> **Work required**: Pick out every line below that contains the word "Report" and copy each one.

START Record set

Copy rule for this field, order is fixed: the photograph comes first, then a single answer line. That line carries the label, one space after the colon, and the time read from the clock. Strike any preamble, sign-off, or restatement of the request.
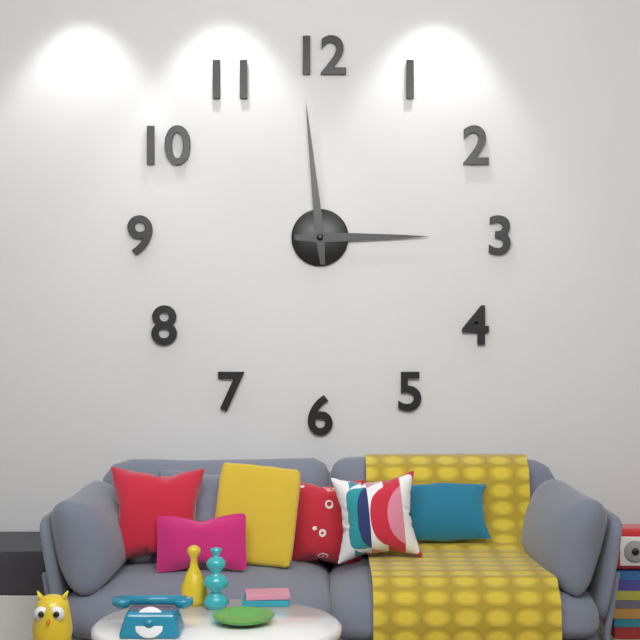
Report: 2:59
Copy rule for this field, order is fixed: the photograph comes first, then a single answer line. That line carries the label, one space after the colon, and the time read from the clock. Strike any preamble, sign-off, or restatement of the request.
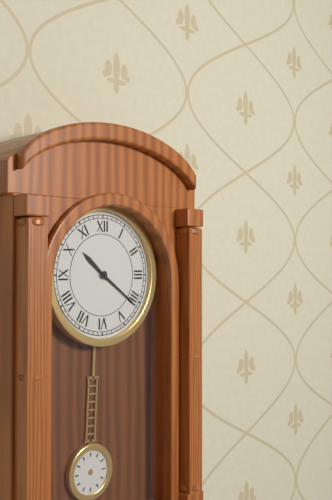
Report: 10:21
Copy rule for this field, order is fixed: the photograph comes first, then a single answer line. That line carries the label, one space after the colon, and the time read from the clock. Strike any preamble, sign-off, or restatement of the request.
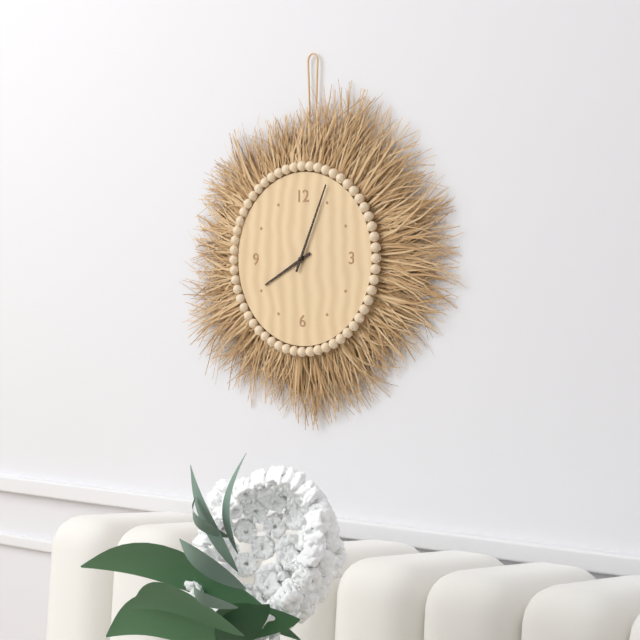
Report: 8:04
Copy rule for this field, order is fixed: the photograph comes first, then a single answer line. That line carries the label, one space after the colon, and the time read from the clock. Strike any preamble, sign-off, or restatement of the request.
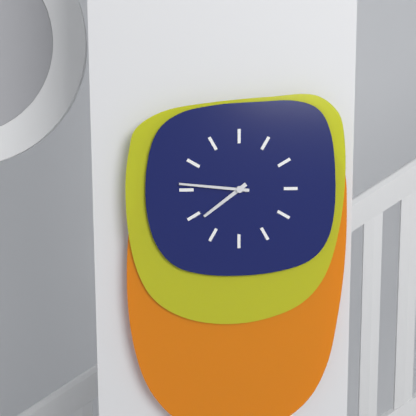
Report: 7:46
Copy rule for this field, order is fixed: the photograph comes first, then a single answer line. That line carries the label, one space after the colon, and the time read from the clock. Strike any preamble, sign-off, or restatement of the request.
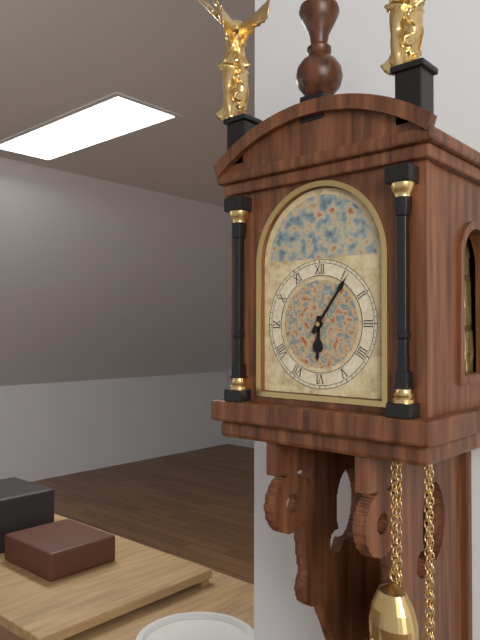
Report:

END Record set

> **Complete answer**:
Report: 2:59
Report: 10:21
Report: 8:04
Report: 7:46
Report:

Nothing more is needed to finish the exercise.